Ao mesmo tempo, as 170 subsidiárias da Toyota ganharam autonomia para resolver eventuais problemas com clientes — seus executivos foram orientados a checar falhas nas linhas de produção em um prazo máximo de 24 horas. “Redesenhamos a companhia”, diz Funo.
Nenhum episódio levou tão ao limite esse redesenho quanto o tsunami que atingiu o Japão em março do ano passado. Embora não tenha afetado significativamente as fábricas da montadora, concentradas no sul do país, o maremoto destruiu importantes fabricantes de autopeças — ao todo, cerca de 500 peças usadas nos carros da Toyota deixaram de ser produzidas.
Toyoda reuniu, então, os responsáveis pelas áreas de engenharia e de motores e, pela primeira vez na história da empresa, ordenou que se virassem para restaurar a produção — sem a necessidade de pedir permissão a seus superiores imediatos. Parece bobagem aos olhos de um ocidental, mas foi um inédito rasgo na cadeia hierárquica, tão comum em empresas asiáticas.

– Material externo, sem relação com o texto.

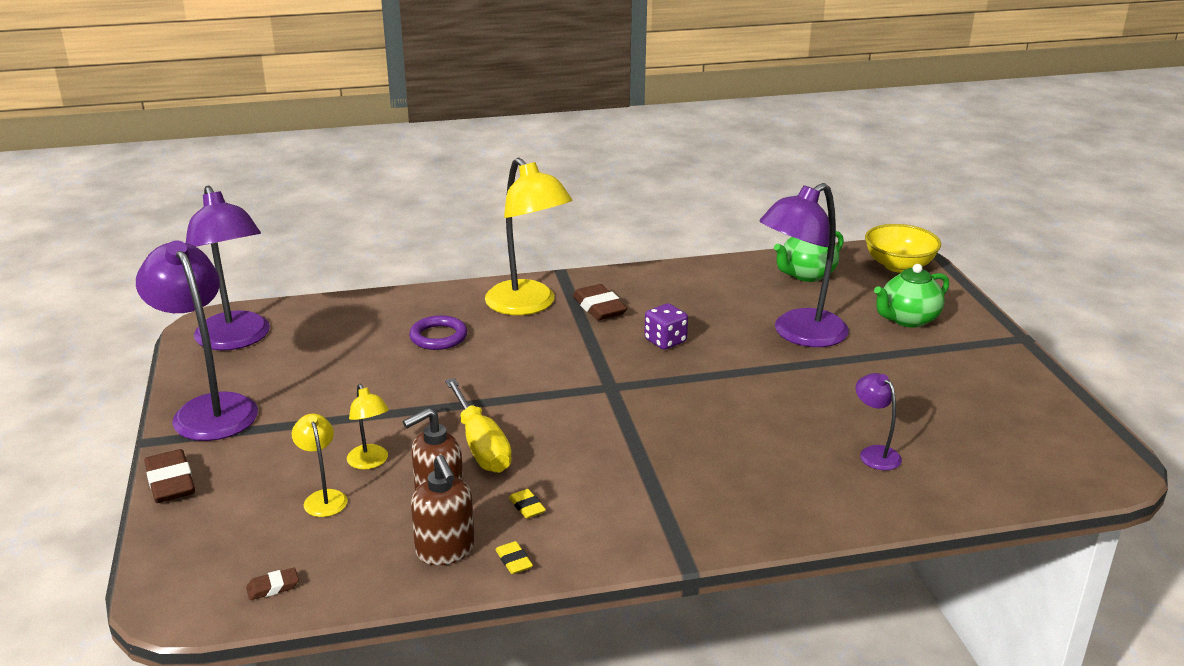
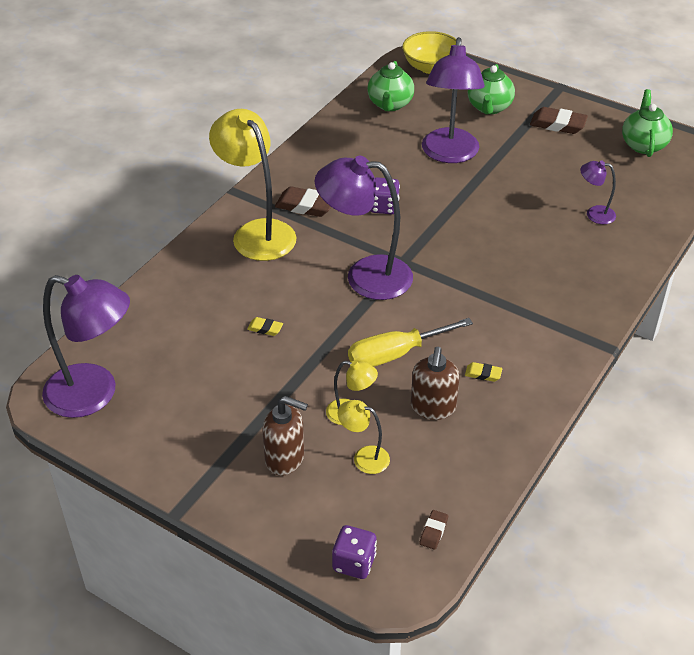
camera: 45 degrees left, 15 degrees up
(170, 482) = (249, 524): brown eraser -> brown eraser (558, 124)
(182, 561) = (354, 563): none -> purple dice
(209, 409) = (176, 457): purple lamp -> purple lamp (365, 276)
(438, 337) = (238, 295): purple ring -> none
(445, 551) = (485, 434): brown soap dispenser -> brown soap dispenser (285, 459)
(481, 445) = (395, 354): yellow screwdriver -> yellow screwdriver turned 135 degrees clockwise
(514, 561) = (528, 411): yellow eraser -> yellow eraser (265, 328)
(528, 305) = (257, 232): yellow lamp -> yellow lamp turned 135 degrees counterclockwise
(1044, 428) = (643, 145): none -> green teapot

Uma dupla de engenheiros foi destacada para encontrar peças substitutas para as que faltavam, até que as fábricas destruídas voltassem a funcionar normalmente. Já em abril, o número de peças indisponíveis caíra para 150.

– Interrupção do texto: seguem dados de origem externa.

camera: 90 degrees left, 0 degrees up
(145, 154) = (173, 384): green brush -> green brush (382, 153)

Em maio, faltavam apenas 30. O problema fora resolvido na metade do tempo previsto, para alívio de Toyoda — mesmo assim, o estrago havia sido enorme: 800 000 unidades deixaram de ser fabricadas, um décimo da produção anual da Toyota.
Retorno às origens
Desde que foi fundada, em 1937, a empresa — originária da Toyota Industries, que produzia máquinas para tecelagem — pautou-se pelo princípio genchi gembutsu (em japonês, vá e veja). Na prática, isso significa que os principais executivos da montadora deveriam acompanhar de perto as várias etapas da produção, criando na empresa uma obsessão por qualidade.
O problema é que, à medida que a Toyota se transformou em um colosso de 230 bilhões de dólares em faturamento, capaz de produzir mais de 900 carros por hora, esse princípio acabou virando impraticável. No diagnóstico de Toyoda, foi isso que levou à crise de qualidade de 2009.